------ Given data ------

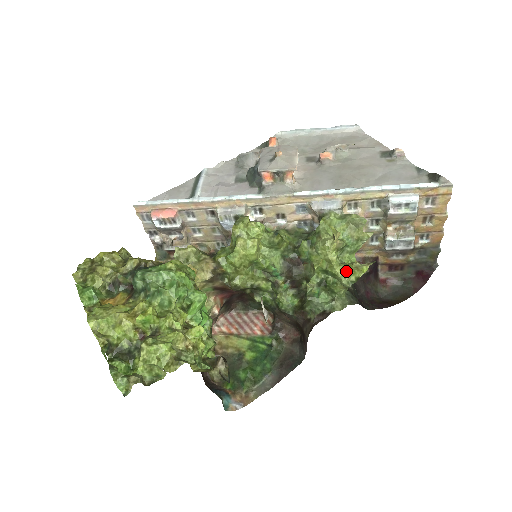
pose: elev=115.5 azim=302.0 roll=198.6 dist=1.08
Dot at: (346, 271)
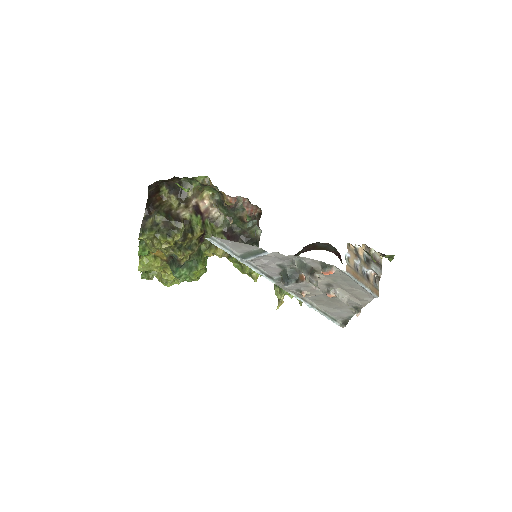
Dot at: occluded
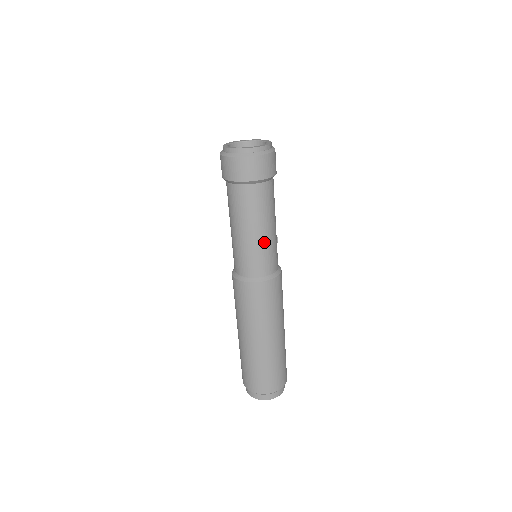
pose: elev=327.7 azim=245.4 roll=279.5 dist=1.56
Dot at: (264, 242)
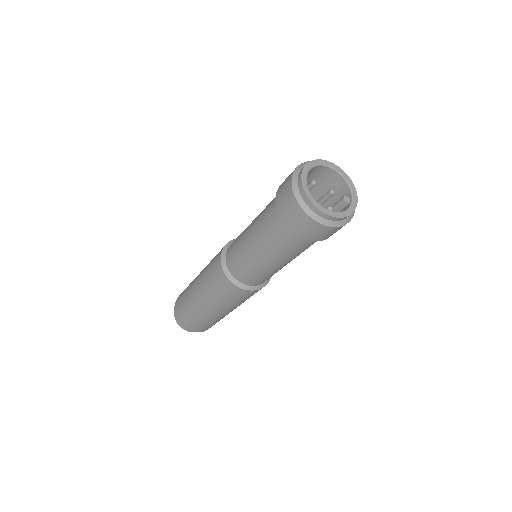
Dot at: (281, 268)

------

Rewrite the material above, swapping every "pose" for "camera" and keeping everything else the same, and leave out the pictures.

== Response to this task ==
camera: elev=115.5 azim=302.0 roll=198.6 dist=1.08
Dot at: (346, 271)
Dot at: occluded
camera: elev=327.7 azim=245.4 roll=279.5 dist=1.56
Dot at: (264, 242)
Dot at: (281, 268)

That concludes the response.